For me I had alot of things going on, that just kept me down. I was homesick, in a brand new city- where I didn’t know many people (my has that changed lol), I just got a promotion at work and I wanted to navigate that…and I’m a full time grad student. I don’t like making excuses for myself, but damn- that is alot going on. Moving forward to 2022- it is all dedicated to ME. I’m just going to put things out there, just because I like how it looks, not because it is “instagrammable”. I’m going to start being more transparent in my blog posts and Tik Tok mini vlogs, and I’m going to start jumping out of my comfort zone, and being me! (These brands really love when you are, you!). The one beautiful thing that I can say about my content creator journey, I’ve never changed, lmao! I’ve always stayed me, whether that is cute, or girly, or lazy, or whatever…It is me! I’ll never be someone else, just for “likes” or someone to peek my ego. Not happening.
What does this mean for you in 2022? Do that crazy ass idea!!!! Your friends might call it “little” (also, those aren’t your friends, because nothing we do over here is little!), but at least it is YOURS. You need to have something of your own in 2022. Regardless of how many sales you get, or how many brand collaborations. You are only better than your last post/piece sold/person trained/business dollar.

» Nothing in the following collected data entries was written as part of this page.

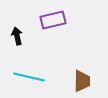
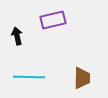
cyan line: rotated 12 degrees counterclockwise
brown trapezoid: moved 3 px up
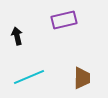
purple rectangle: moved 11 px right
cyan line: rotated 24 degrees counterclockwise
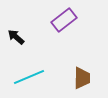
purple rectangle: rotated 25 degrees counterclockwise
black arrow: moved 1 px left, 1 px down; rotated 36 degrees counterclockwise
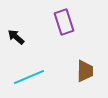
purple rectangle: moved 2 px down; rotated 70 degrees counterclockwise
brown trapezoid: moved 3 px right, 7 px up
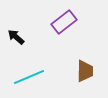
purple rectangle: rotated 70 degrees clockwise
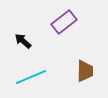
black arrow: moved 7 px right, 4 px down
cyan line: moved 2 px right
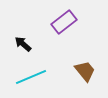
black arrow: moved 3 px down
brown trapezoid: rotated 40 degrees counterclockwise
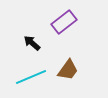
black arrow: moved 9 px right, 1 px up
brown trapezoid: moved 17 px left, 1 px up; rotated 75 degrees clockwise
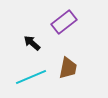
brown trapezoid: moved 2 px up; rotated 25 degrees counterclockwise
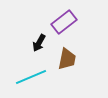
black arrow: moved 7 px right; rotated 102 degrees counterclockwise
brown trapezoid: moved 1 px left, 9 px up
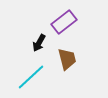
brown trapezoid: rotated 25 degrees counterclockwise
cyan line: rotated 20 degrees counterclockwise
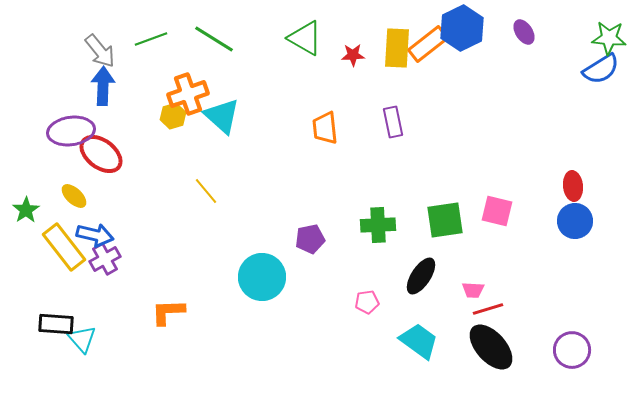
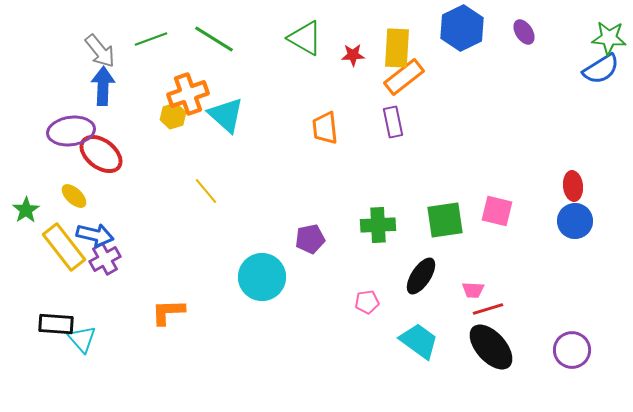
orange rectangle at (428, 44): moved 24 px left, 33 px down
cyan triangle at (222, 116): moved 4 px right, 1 px up
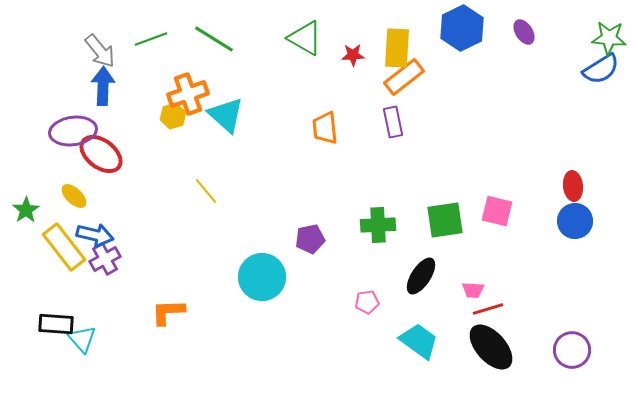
purple ellipse at (71, 131): moved 2 px right
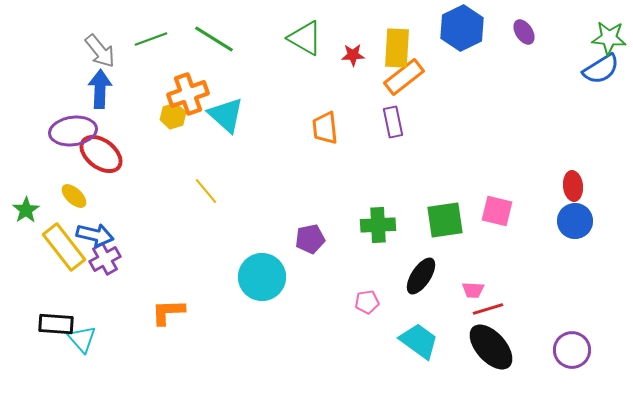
blue arrow at (103, 86): moved 3 px left, 3 px down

Step out on faith, it will never steer you wrong.
Photos By: VonteShotIt
As we step into 2022, let’s give it our best try. We might not be able to change Covid…but we can definitely change our outlook on life, and how we not only treat others- but treat ourselves. I promise you will see ALOT more of me in 2022, if I can just catch my breath. 😉
Let’s exchange goals, or what are you asking God to change that was troubling you in 2021, but you are ready to release it and go full speed in 2022! Share in the comments, I would love to know!